The present invention relates in general to detecting cell conditions and more particularly to detection of malignant or dysplastic cells by inducing absorption of radioactive gallium from an inoculant solution by a tissue sample which may contain malignant or dysplastic cells together with normal cells and subsequently measuring gallium content of the cells using radioactivity detection methods to produce signals correlatable with the number of malignant or dysplastic cells in the tissue sample because of the tendency of the malignant or dysplastic cells to preferentially absorb the gallium relative to absorption by the normal cells. It is a particular feature of the invention that the sensitivity of such processing is substantially enhanced, through modification of the inoculation solution, without substantial increase of cost, processing steps, or calibration effort. Such benefits in sensitivity are particularly useful in connection with automating the cell examination process phase of the Papanicolau (PAP hereinafter) smear analysis process.
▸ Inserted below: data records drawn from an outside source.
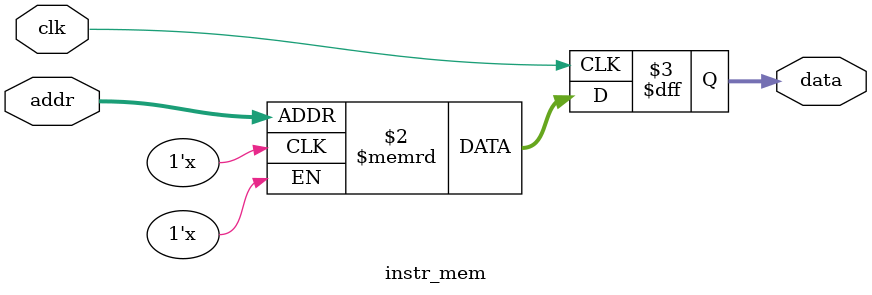
<source format=sv>

module instr_mem #(
    parameter ADDR_BITS = 8,
    parameter DATA_BITS = 32
)(
    input logic clk,
    input logic [ADDR_BITS-1:0] addr,
    output logic [DATA_BITS-1:0] data
);

    logic [DATA_BITS-1:0] mem [0:2**ADDR_BITS-1];
    
    always_ff @(posedge clk) begin
        data <= mem[addr];
    end

endmodule // instr_mem
</source>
Non-automated PAP test processing involves smearing scrapings from the cervix upon a slide. The slide is stained with several dyes and a trained cytotechnician observes the slide under a microscope looking for cells meeting criteria of malignancy. One slide examination typically takes a technician 15 minutes for a negative specimen. Typically, there are only 55 positives in 10,000 specimens. When positives are detected, a cytopathologist is consulted. Present manual testing procedures of pre-screening by cytotechnicians involve substantial wasted time of these skilled and expensive personnel. The state of the art on automation of PAP smear analysis to eliminate, in substantial part, the cost and time delays of sample processing are described in "Summary of State-of-the-Art Workshop on Papanicolau Smear Analysis," edited by Ramsey-Klee in April, 1970, available from the Clearing House for Federal Scientific and Technical Information, Springfield, Va. and National Technical Information Service, Washington, D.C.; prior U.S. Pat. No. 3,912,929 granted Oct. 14, 1975 and U.S. Pat. No. 3,857,033 granted Dec. 24, 1974, and references therein cited, all of which are incorporated herein by reference. U.S. Pat. No. 3,912,929 particularly describes automated cell-by-cell examination comprising formation of a solution containing radioactive gallium and suspending a cell population to be tested in the gallium, flowing the test suspension through a cell counter and scintillation counter in an arrangement providing cell by cell series array in the flow, measuring radioactive emission of each cell and accumulating radioactive decay counts and cell numbers in a fashion convertible to a histogram plot of number of cells against counts per cell of decay incidents.
It is an important object of the invention to improve automated tissue examination by increasing the sensitivity, accuracy and speed thereof.
It is a further object of the invention to increase the uptake of radioactive tracer material by abnormal cells consistent with the preceding object.
It is a further object of the invention to suppress, at least in part, uptake of radioactive tracer by normal cells consistent with one or more of the preceding objects.